A look at NetApp’s revenue history shows that, in the recent past, it has only been able to sustain growth for about two years before declining:

Can it break this pattern moving forward? 

It reduced its workforce in April, indicating somewhat starightened trading circumstances. Kurian commented: “The global macro-economic outlook faces mixed signals with a general slowdown in growth, lingering inflation concerns, and a significantly higher level of uncertainty. Looking ahead, we expect some increased spending caution, as well as on-going friction in U.S. Public Sector and EMEA. We are incorporating an appropriate layer of caution in our outlook due to these factors.”
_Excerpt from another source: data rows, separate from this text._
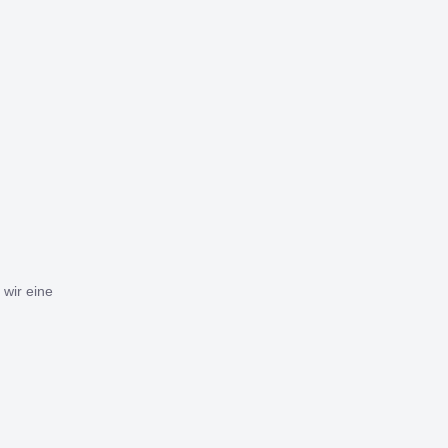
wir eine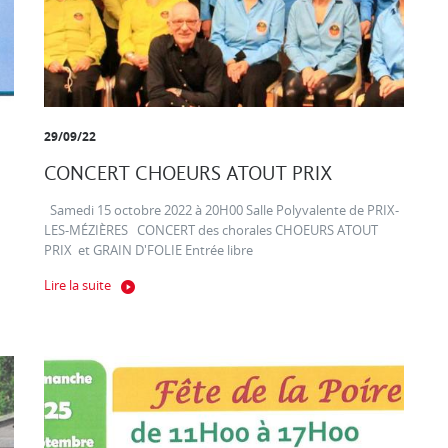
29/09/22
CONCERT CHOEURS ATOUT PRIX
Samedi 15 octobre 2022 à 20H00 Salle Polyvalente de PRIX-
LES-MÉZIÈRES CONCERT des chorales CHOEURS ATOUT
PRIX et GRAIN D'FOLIE Entrée libre
Lire la suite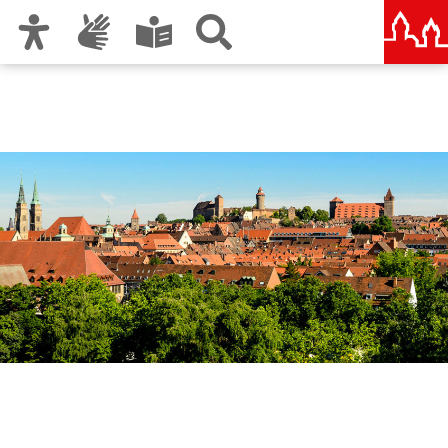
Zur Hauptnavigation
Zum Inhalt
Zu den Nutzungshinweisen und zum Impressum
Ordnungsamt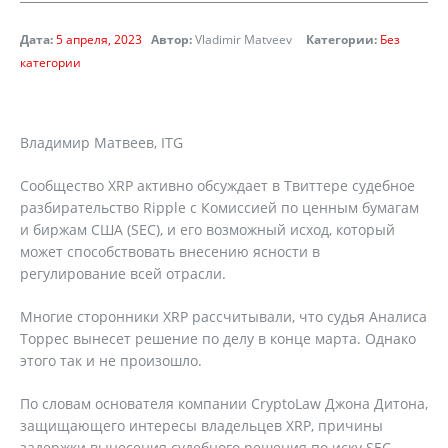
Дата:
5 апреля, 2023
Автор:
Vladimir Matveev
Категории:
Без
категории
Владимир Матвеев, ITG
Сообщество XRP активно обсуждает в Твиттере судебное
разбирательство Ripple с Комиссией по ценным бумагам
и биржам США (SEC), и его возможный исход, который
может способствовать внесению ясности в
регулирование всей отрасли.
Многие сторонники XRP рассчитывали, что судья Аналиса
Торрес вынесет решение по делу в конце марта. Однако
этого так и не произошло.
По словам основателя компании CryptoLaw Джона Дитона,
защищающего интересы владельцев XRP, причины
задержки вынесения судебного решения по иску SEC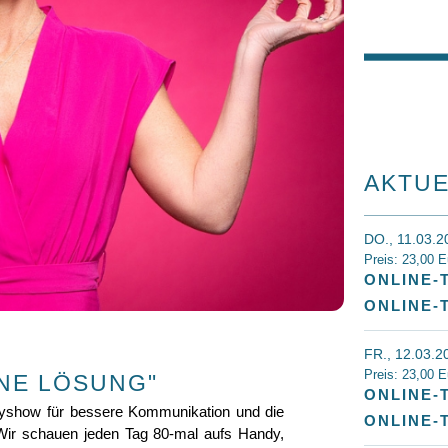
AKTUE
DO., 11.03.
Preis: 23,00 E
ONLINE-
ONLINE-
FR., 12.03.2
Preis: 23,00 E
INE LÖSUNG"
ONLINE-
dyshow für bessere Kommunikation und die
ONLINE-
 Wir schauen jeden Tag 80-mal aufs Handy,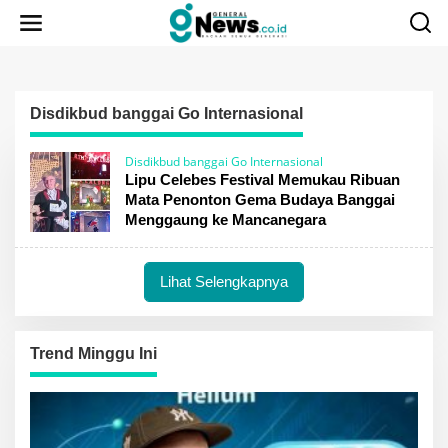
Lewati
ke
konten
Disdikbud banggai Go Internasional
Disdikbud banggai Go Internasional
Lipu Celebes Festival Memukau Ribuan
Mata Penonton Gema Budaya Banggai
Menggaung ke Mancanegara
Lihat Selengkapnya
Trend Minggu Ini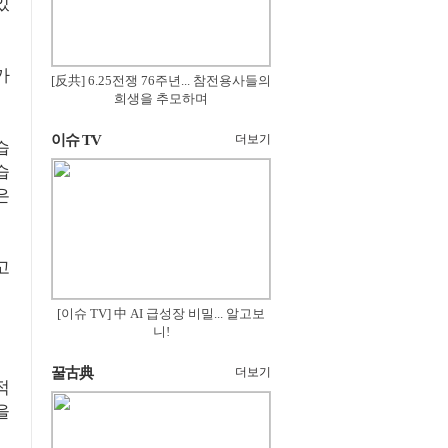
있
가
[反共] 6.25전쟁 76주년... 참전용사들의
희생을 추모하며
이슈 TV
더보기
습
습
은
고
[이슈 TV] 中 AI 급성장 비밀... 알고보
니!
꿀古典
더보기
적
을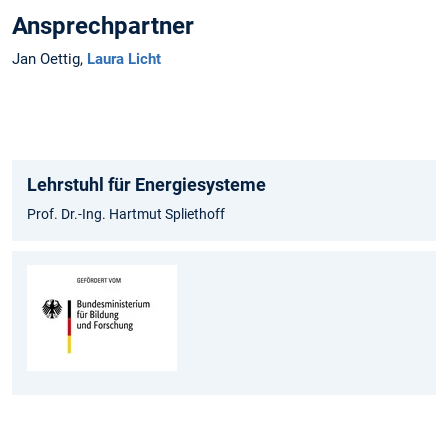
Ansprechpartner
Jan Oettig,
Laura Licht
Lehrstuhl für Energiesysteme
Prof. Dr.-Ing. Hartmut Spliethoff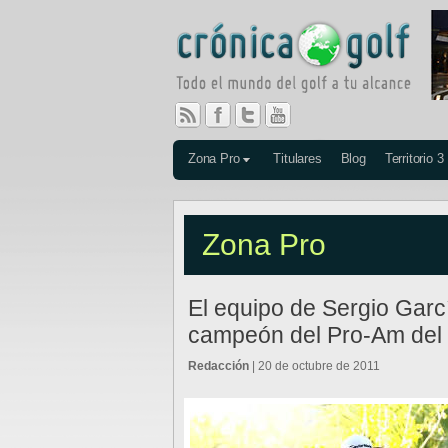
Zona Pro
Titulares
Blog
Territorio 3
Zona Pro
El equipo de Sergio Garc
campeón del Pro-Am del 
Redacción
| 20 de octubre de 2011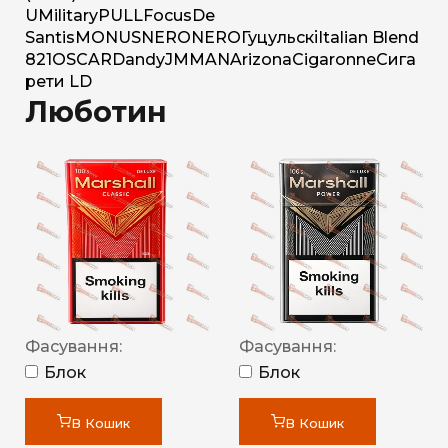
U
Military
PULL
Focus
De
Santis
MONUS
NERO
NERO
Гуцульскі
Italian Blend
821
OSCAR
Dandy
JM
MAN
Arizona
Cigaronne
Сига
рети LD
Люботин
Фасування:
Фасування:
Блок
Блок
В Кошик
В Кошик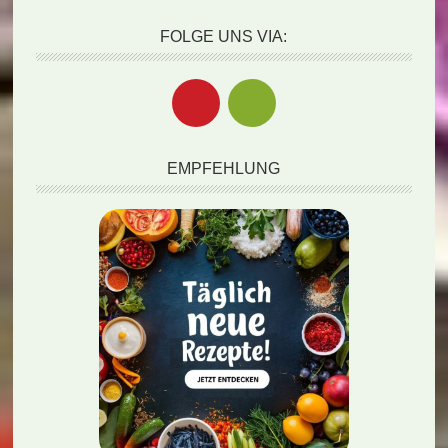
FOLGE UNS VIA:
EMPFEHLUNG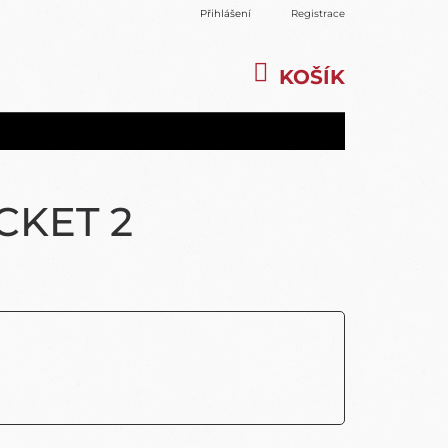
Přihlášení
Registrace
KOŠÍK
NÁKUPNÍ
KOŠÍK
CKET 2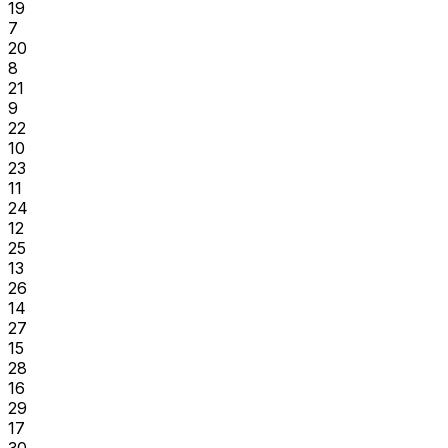
19
7
20
8
21
9
22
10
23
11
24
12
25
13
26
14
27
15
28
16
29
17
30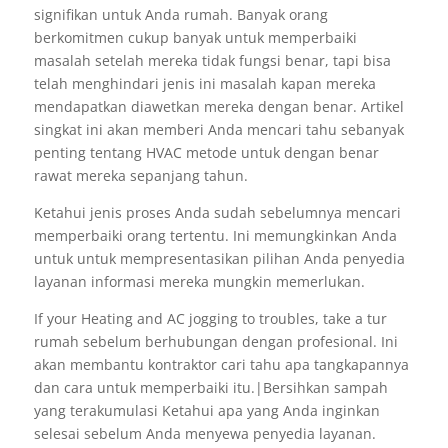
signifikan untuk Anda rumah. Banyak orang
berkomitmen cukup banyak untuk memperbaiki
masalah setelah mereka tidak fungsi benar, tapi bisa
telah menghindari jenis ini masalah kapan mereka
mendapatkan diawetkan mereka dengan benar. Artikel
singkat ini akan memberi Anda mencari tahu sebanyak
penting tentang HVAC metode untuk dengan benar
rawat mereka sepanjang tahun.
Ketahui jenis proses Anda sudah sebelumnya mencari
memperbaiki orang tertentu. Ini memungkinkan Anda
untuk untuk mempresentasikan pilihan Anda penyedia
layanan informasi mereka mungkin memerlukan.
If your Heating and AC jogging to troubles, take a tur
rumah sebelum berhubungan dengan profesional. Ini
akan membantu kontraktor cari tahu apa tangkapannya
dan cara untuk memperbaiki itu.|Bersihkan sampah
yang terakumulasi Ketahui apa yang Anda inginkan
selesai sebelum Anda menyewa penyedia layanan.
The revenue outlook for the first fy2026 quarter reflects this caution, being $1.53 billion +/- $75 million; an 0.7 percent decrease Y/Y at the mid-point.

Full fy2026 revenues are being guided to $6.75 billion +/-$125 million, and a 2.73 percent on the fy2025 number at the mid-point. It is a rise though, with Kurian saying: “We are currently negotiating sizable AI and data infrastructure modernization deals with multiple large enterprises, which we expect to close later in the year. This gives us confidence in our full-year outlook.”

William Blair analyst Jason Ader thought it was a solid fourth quarter but said the guidance was disappointing. He said: “Management noted that the guidance factors in 1) the impact from the divestiture of the Spot by NetApp business, which contributed roughly $95 million in annual sales; and 2) greater spending caution due to continued macroeconomic uncertainty, including slower growth signals, inflation concerns, tariff risk (albeit modest impact), and ongoing demand friction in the US federal sector (approximately 10 percent of sales) and EMEA region (particularly in the European manufacturing vertical).”